#### WHAT IS EXPECTED:
Would you mind restating all of the records word for word, skipping the pictures?

#### INPUT RECORDS:
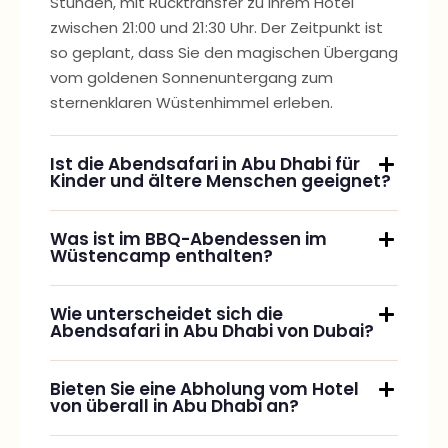
zwischen 21:00 und 21:30 Uhr. Der Zeitpunkt ist
so geplant, dass Sie den magischen Übergang
vom goldenen Sonnenuntergang zum
sternenklaren Wüstenhimmel erleben.
Ist die Abendsafari in Abu Dhabi für
Kinder und ältere Menschen geeignet?
Was ist im BBQ-Abendessen im
Wüstencamp enthalten?
Wie unterscheidet sich die
Abendsafari in Abu Dhabi von Dubai?
Bieten Sie eine Abholung vom Hotel
von überall in Abu Dhabi an?
Was sollte ich für die abendliche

#### PROBLEM SOLUTION:
zwischen 21:00 und 21:30 Uhr. Der Zeitpunkt ist
so geplant, dass Sie den magischen Übergang
vom goldenen Sonnenuntergang zum
sternenklaren Wüstenhimmel erleben.
Ist die Abendsafari in Abu Dhabi für
Kinder und ältere Menschen geeignet?
Was ist im BBQ-Abendessen im
Wüstencamp enthalten?
Wie unterscheidet sich die
Abendsafari in Abu Dhabi von Dubai?
Bieten Sie eine Abholung vom Hotel
von überall in Abu Dhabi an?
Was sollte ich für die abendliche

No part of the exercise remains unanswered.